I think it is important to talk about Korean's work culture. During my time in the Hubo Lab, I was able to gain insight into Korean's work culture. Korean have a much stricter working schedule than United States and probably most western society. A typical day start at 9:00 AM and end at around 10:00 PM in the Hubo Lab.

Last week, I tried to implement the inverse kinematic function into my mocap project. However, after some trial and error, I realized that the available inverse kinematic are not suitable for for this project. After consideration, I decided to implement the inverse kinematic function outlined in this paper by Sinichiro Nakaoka

Currently, the new inverse kinematic function takes three positional inputs at shoulder, elbow, and wrist to calculate joint position at shoulder pitch, yaw, roll and elbow.

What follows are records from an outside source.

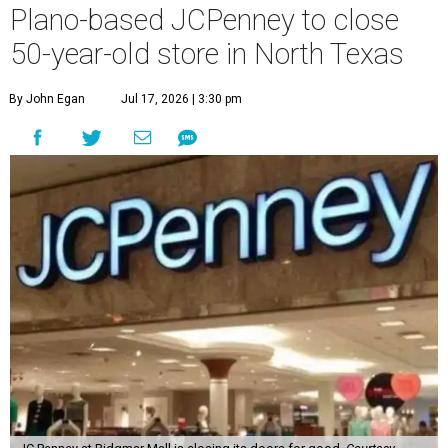
Plano-based JCPenney to close
50-year-old store in North Texas
By John Egan
Jul 17, 2026 | 3:30 pm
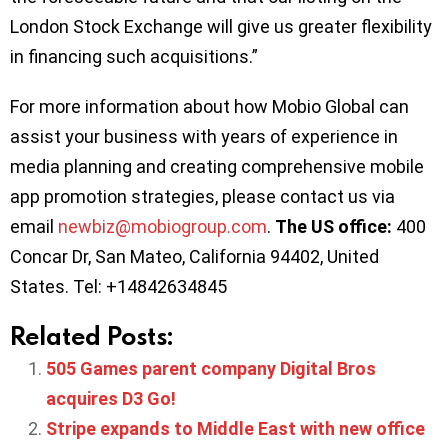
London Stock Exchange will give us greater flexibility
in financing such acquisitions.”
For more information about how Mobio Global can
assist your business with years of experience in
media planning and creating comprehensive mobile
app promotion strategies, please contact us via
email
newbiz@mobiogroup.com
.
The US office:
400
Concar Dr, San Mateo, California 94402, United
States. Tel: +14842634845
Related Posts:
505 Games parent company Digital Bros
acquires D3 Go!
Stripe expands to Middle East with new office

The new inverse kinematic function are much better suited to imitate motion captured through mocap systems. Furthermore, I can attach additional markers in future experiments to calculate wrist pitch and yaw positions.

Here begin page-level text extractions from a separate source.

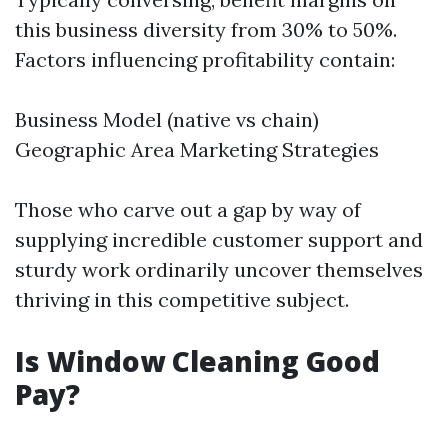
this business diversity from 30% to 50%.
Factors influencing profitability contain:
Business Model (native vs chain)
Geographic Area Marketing Strategies
Those who carve out a gap by way of
supplying incredible customer support and
sturdy work ordinarily uncover themselves
thriving in this competitive subject.
Is Window Cleaning Good
Pay?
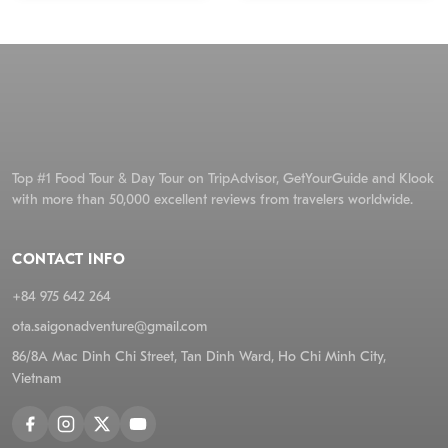
Top #1 Food Tour & Day Tour on TripAdvisor, GetYourGuide and Klook
with more than 50,000 excellent reviews from travelers worldwide.
CONTACT INFO
+84 975 642 264
ota.saigonadventure@gmail.com
86/8A Mac Dinh Chi Street, Tan Dinh Ward, Ho Chi Minh City,
Vietnam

Additionally, I implement the filtering functions directly into the Hubo 2's PODO ALPrograms. The new ALProgram will directly parses the positional data captured through mocap system and filter and convert them into joint positional data. The filter implemented in this project is locally weighted scatterplot smoothing method, which I found to be most robust and accurate in filtering both the trajectory and joint data.

I was able to combine everything into a program on Hubo2 that can be operated through GUI to play recorded mocap data for the right arm. The next step will be to limit the Hubo 2's motion within workspace and reduce the joint velocity and acceleration when the motion of human exceeds the speed of Hubo 2.